## Start DATASET RECORDS

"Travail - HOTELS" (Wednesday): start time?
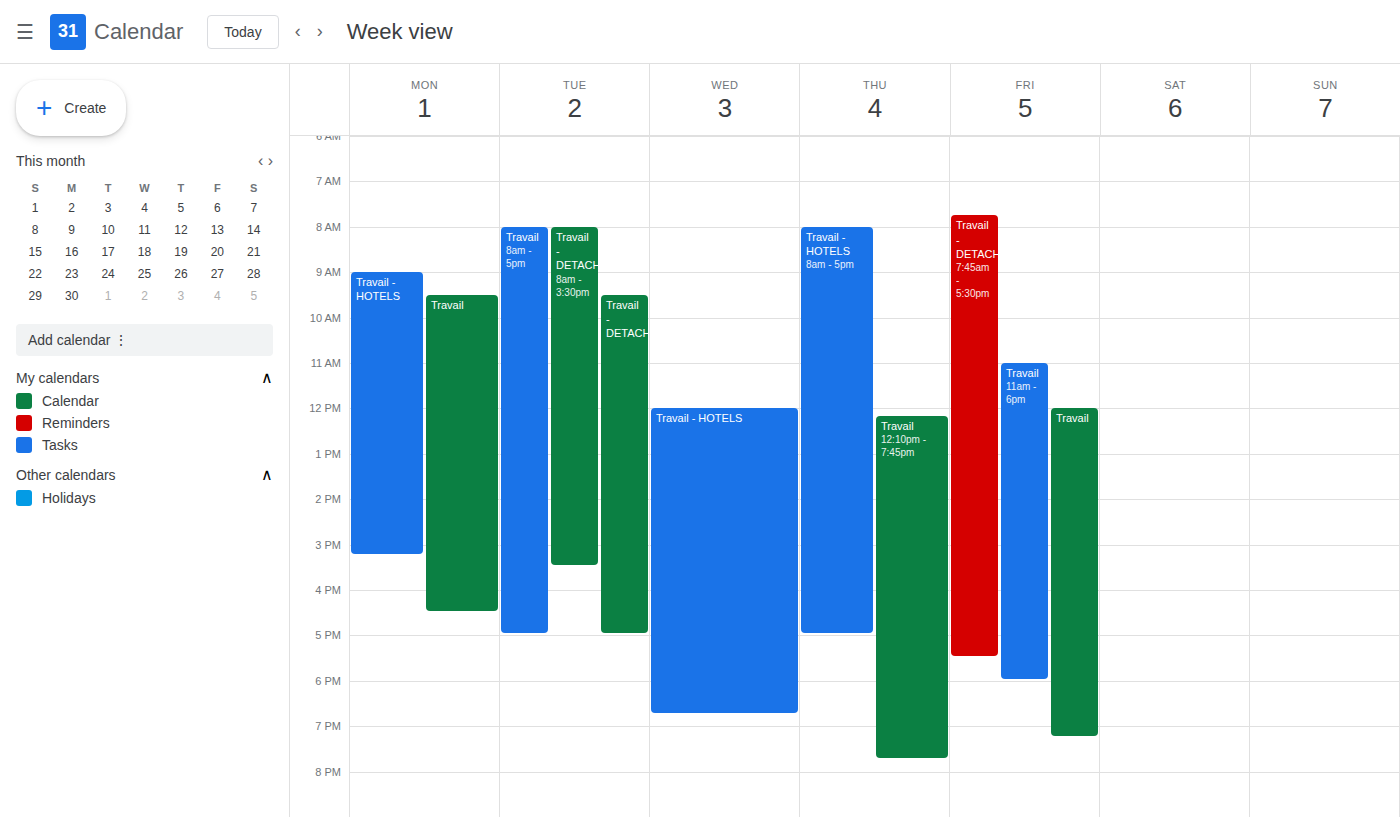
12:00 PM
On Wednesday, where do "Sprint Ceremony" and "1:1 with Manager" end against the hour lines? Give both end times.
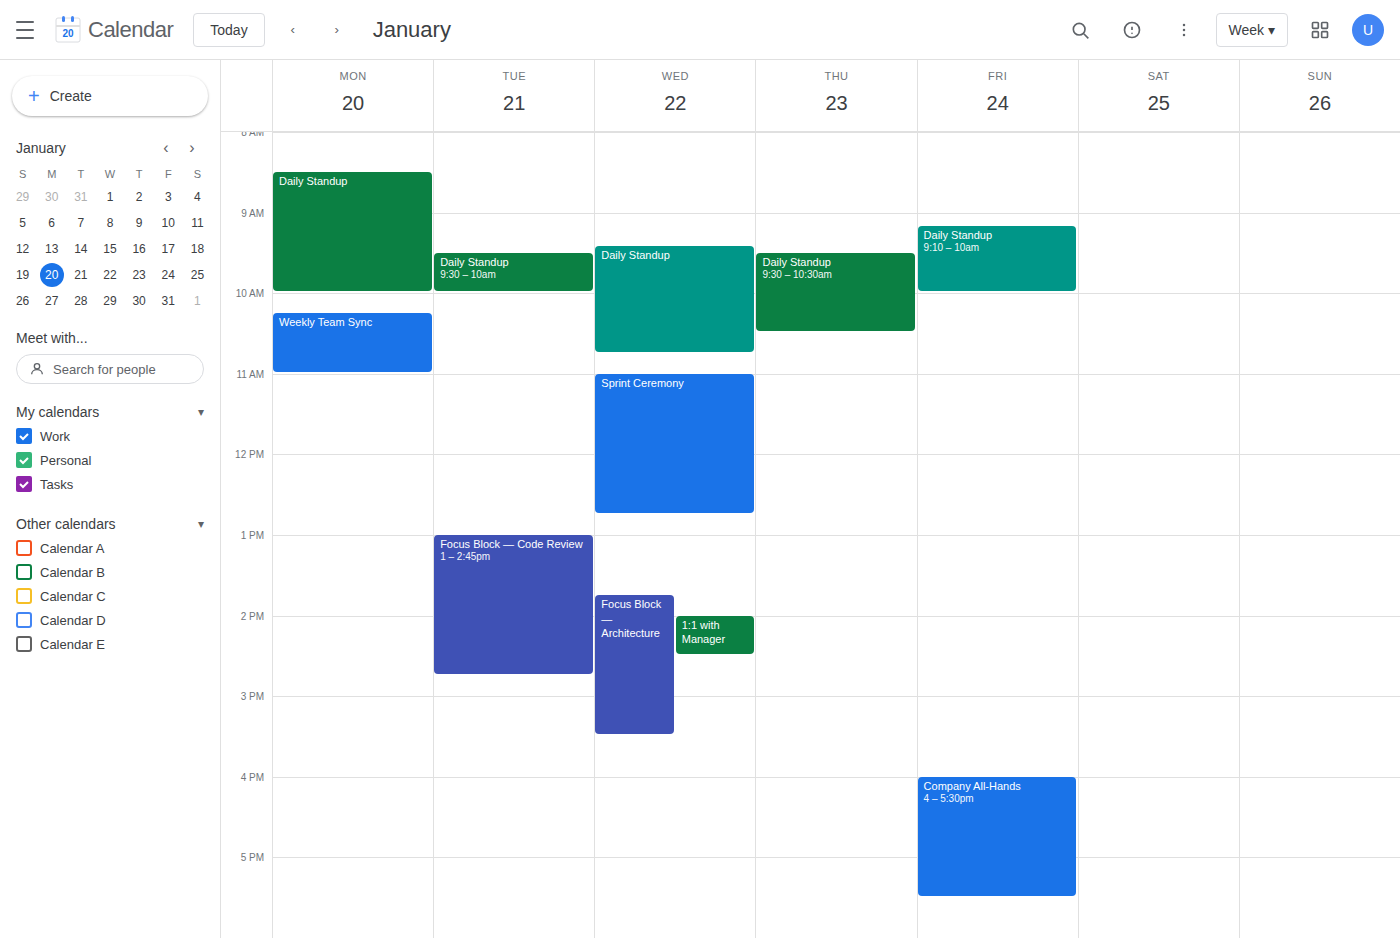
"Sprint Ceremony": 12:45 PM, neither: three quarters of the way from the 12 PM line to the 1 PM line. "1:1 with Manager": 2:30 PM, halfway between the 2 PM and 3 PM lines.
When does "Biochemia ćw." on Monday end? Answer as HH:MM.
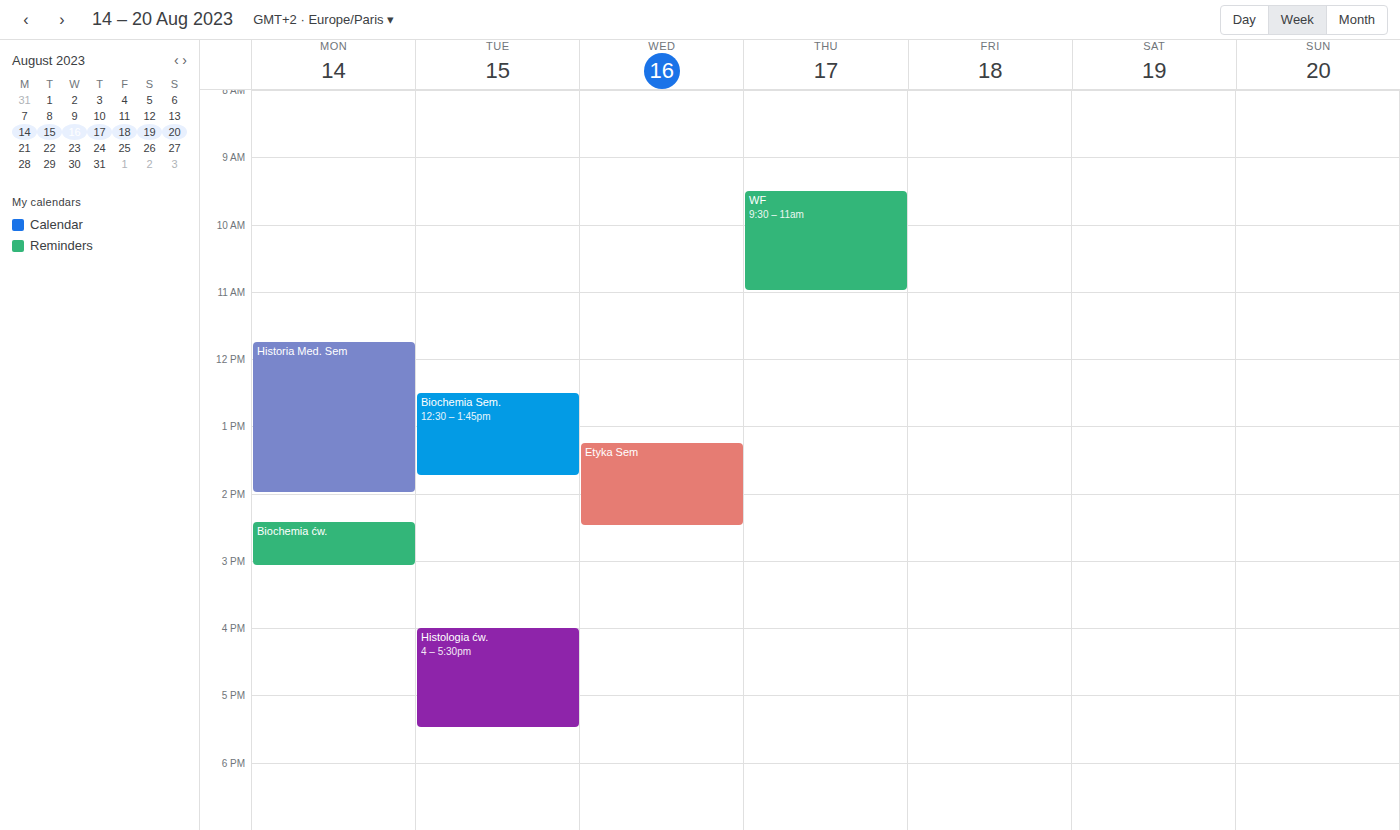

## End DATASET RECORDS

■ TASK
Copy the records exactly, from the line containing "On Wednesday, where" through the end of the records, omitting the pictures.

■ TASK OUTPUT
On Wednesday, where do "Sprint Ceremony" and "1:1 with Manager" end against the hour lines? Give both end times.
"Sprint Ceremony": 12:45 PM, neither: three quarters of the way from the 12 PM line to the 1 PM line. "1:1 with Manager": 2:30 PM, halfway between the 2 PM and 3 PM lines.
When does "Biochemia ćw." on Monday end? Answer as HH:MM.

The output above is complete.